■ **PROBLEM**: Print the lines from the one containing "Download the specified" through the one containing "The provision.sh script" in the records below, reproducing them with no changes.

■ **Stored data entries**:

* * * * * * *

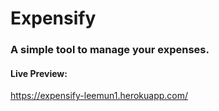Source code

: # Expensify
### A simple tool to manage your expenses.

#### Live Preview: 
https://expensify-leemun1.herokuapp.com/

* * * * * * *

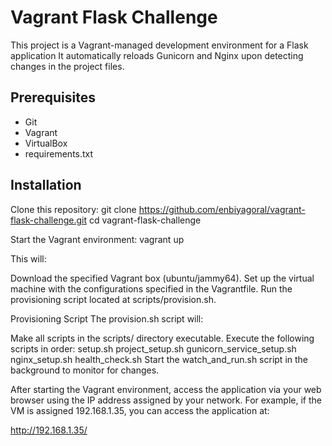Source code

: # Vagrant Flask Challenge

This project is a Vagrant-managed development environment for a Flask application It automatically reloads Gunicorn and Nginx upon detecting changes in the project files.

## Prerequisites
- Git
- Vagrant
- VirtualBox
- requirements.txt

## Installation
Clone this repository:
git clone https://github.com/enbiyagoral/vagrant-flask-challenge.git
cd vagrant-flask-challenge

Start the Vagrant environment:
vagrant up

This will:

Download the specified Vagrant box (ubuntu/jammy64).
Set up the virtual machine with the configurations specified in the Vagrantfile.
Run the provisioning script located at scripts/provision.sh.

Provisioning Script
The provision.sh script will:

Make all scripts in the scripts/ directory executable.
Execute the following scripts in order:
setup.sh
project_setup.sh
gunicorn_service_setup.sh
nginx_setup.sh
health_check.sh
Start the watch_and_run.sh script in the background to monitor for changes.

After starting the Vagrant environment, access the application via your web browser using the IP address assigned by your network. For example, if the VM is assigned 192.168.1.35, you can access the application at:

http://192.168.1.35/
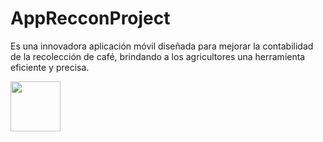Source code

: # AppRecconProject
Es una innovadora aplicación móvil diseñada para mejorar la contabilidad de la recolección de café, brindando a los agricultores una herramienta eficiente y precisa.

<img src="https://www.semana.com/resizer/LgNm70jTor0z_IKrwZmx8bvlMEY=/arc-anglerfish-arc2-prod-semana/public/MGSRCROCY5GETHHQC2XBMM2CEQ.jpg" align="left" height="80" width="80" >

* * * * * * *

■ **EXPECTED ANSWER**:
Download the specified Vagrant box (ubuntu/jammy64).
Set up the virtual machine with the configurations specified in the Vagrantfile.
Run the provisioning script located at scripts/provision.sh.

Provisioning Script
The provision.sh script will:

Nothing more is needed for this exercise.